When making course resources available to students, instructors need to ensure their class materials are accessible to all. Making course resources accessible will allow students who rely on assistive technologies or those who access course materials in different formats to be able to participate normally in your class. PowerPoints are often overlooked when it comes to making course documents accessible; however, since presentations are often an integral part of online course instruction and students often access slides outside of recorded lectures, PowerPoint documents should receive as much attention as other types of files when it comes to increasing accessibility.
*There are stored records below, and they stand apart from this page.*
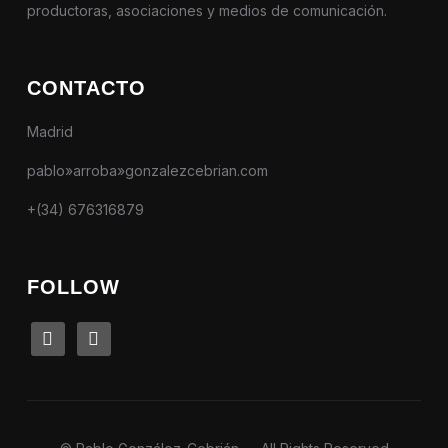
productoras, asociaciones y medios de comunicación.
CONTACTO
Madrid
pablo»arroba»gonzalezcebrian.com
+(34) 676316879
FOLLOW
linkedin
instagram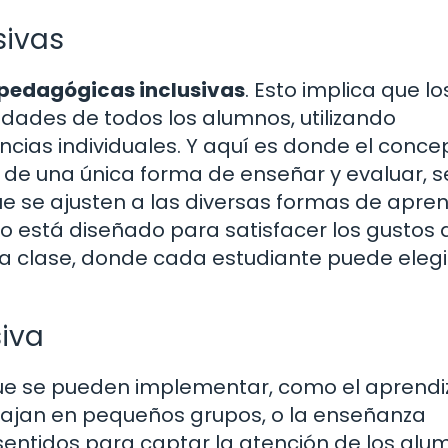
sivas
 pedagógicas inclusivas
. Esto implica que lo
ades de todos los alumnos, utilizando
cias individuales. Y aquí es donde el conce
r de una única forma de enseñar y evaluar, s
e se ajusten a las diversas formas de apren
o está diseñado para satisfacer los gustos 
na clase, donde cada estudiante puede elegi
iva
ue se pueden implementar, como el aprendi
bajan en pequeños grupos, o la enseñanza
 sentidos para captar la atención de los alu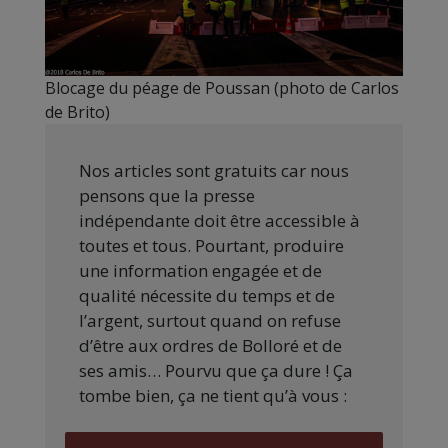
Blocage du péage de Poussan (photo de Carlos
de Brito)
Nos articles sont gratuits car nous
pensons que la presse
indépendante doit être accessible à
toutes et tous. Pourtant, produire
une information engagée et de
qualité nécessite du temps et de
l’argent, surtout quand on refuse
d’être aux ordres de Bolloré et de
ses amis… Pourvu que ça dure ! Ça
tombe bien, ça ne tient qu’à vous :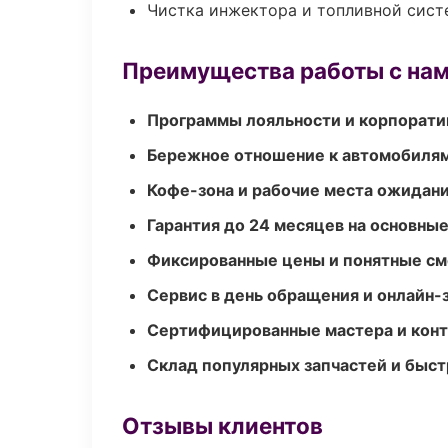
Чистка инжектора и топливной сис
Преимущества работы с на
Программы лояльности и корпорати
Бережное отношение к автомобиля
Кофе-зона и рабочие места ожидания
Гарантия до 24 месяцев на основны
Фиксированные цены и понятные с
Сервис в день обращения и онлайн-
Сертифицированные мастера и конт
Склад популярных запчастей и быст
Отзывы клиентов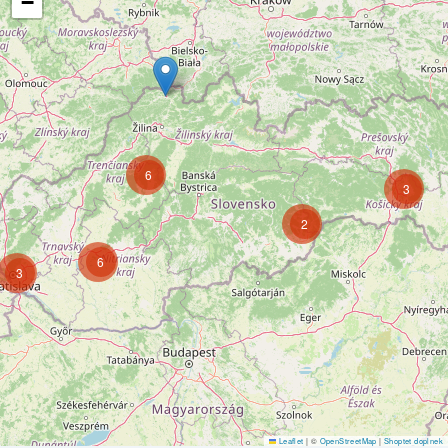
−
6
3
2
6
3
Leaflet
|
©
OpenStreetMap
|
Shoptet doplnek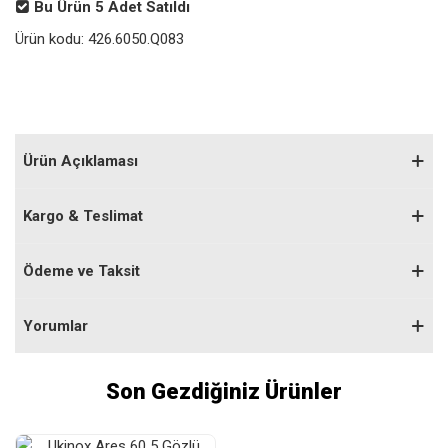
Bu Ürün
5
Adet Satıldı
Ürün kodu:
426.6050.Q083
Ürün Açıklaması
Kargo & Teslimat
Ödeme ve Taksit
Yorumlar
Son Gezdiğiniz Ürünler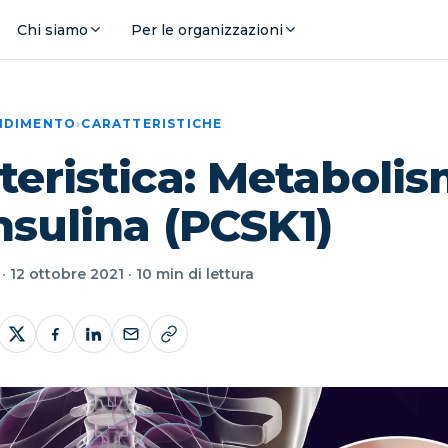
Chi siamo
Per le organizzazioni
ENDIMENTO
›
CARATTERISTICHE
teristica: Metaboli
insulina (PCSK1)
 12 ottobre 2021 · 10 min di lettura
PowerPoint files store slide information as content is added to the document, often making it difficult to improve the accessibility of older PowerPoints, other than adding alternative text to images. To ensure the highest level of accessibility for students, instructors should build PowerPoints from the ground up with accessibility in mind. The best way to ensure accessibility when creating new PowerPoints is to use Microsoft’s templates instead of adding blocks of text to the slide. It is much easier to create a slide deck that is accessible in the first place than to try to increase accessibility in old or inaccessible slides. However, for slides that weren’t made with accessibility in mind, you can follow the tips below to make PowerPoint files as accessible as possible.
Use the Accessibility Checker
Use the Accessibility Checker to quickly view and fix the most common accessibility issues. To open the Accessibility Checker, select the Review tab in the top PowerPoint ribbon and click the Check Accessibility button in the Review ribbon. The Inspection Results pane will open to the right of the document viewer. You may click through each warning or error and either automatically fix the issue, if available, or view steps to fix the issue.
Design Accessibility into Your Slides
Design and create slides and their content in the order that you intend for them to be read. Oftentimes, PowerPoints are designed with the intent to explain the logical flow of ideas during a presentation; however, it is often very difficult to explain this same logical flow to non-sighted users. Since screen readers read elements of a PowerPoint page in the order in which they were added to the slide, ensure that the logical flow of added elements remains the same as the order in which you desire content to appear on the slide.
Add Alternative Text
Include alternative text with all visuals. You can right-click on each added image and select Edit Alt Text… to add alternative text or use the Accessibility Checker to quickly find and fix missing alternative text. To learn more about alternative text, as well as view examples, read the article on Alternative Text.
Use Color Appropriately
Ensure that color is not the only means of conveying information. Individuals who are blind, low vision, or colorblind will have a difficult time understanding the meaning of content if color is required to understand either the information being taught or the context of that information. For example, do not change the color of text to depict comparisons or differences. An alternative to using color to convey information would be tocreate icons and then add alternative text to the icons to help non-sighted users understand the context of the slide and its information.
Use Accessible Hyperlinks
Create meaningful hyperlinks with text that makes sense as standalone information, since non-sighted users may scan a list of links to better understand the document. This is easily done by typing the title of the page that will be linked, selecting the text, right-clicking on the text and selecting Hyperlink… Don’t create hyperlinks using only the internet address, for example, www.utah.edu.
Slide Design Best Practices
Use a larger font size (18pt or larger), sans serif fonts and sufficient white space. Don’t add unnecessary or convoluted design elements that are required to understand the meaning of information on the slide or the logical flow of information.
If you’d like to go above and beyond: After making your PowerPoint document as accessible as possible in Microsoft Office’s PowerPoint application, export the PowerPoint as a PDF and follow the guide on making PDFs accessible to then make the new, exported PDF file even more accessible! PDF documents are often the most accessible type of documents thanks to their enhanced ability for screen reading, file compatibility, and automatic character recognition; this is the preferred route if it is not necessary to distribute course materials as a PowerPoint document.
That’s it! You’ve successfully made your PowerPoint more accessible for students. Making course resources accessible ensures that all students have equitable access to a quality education.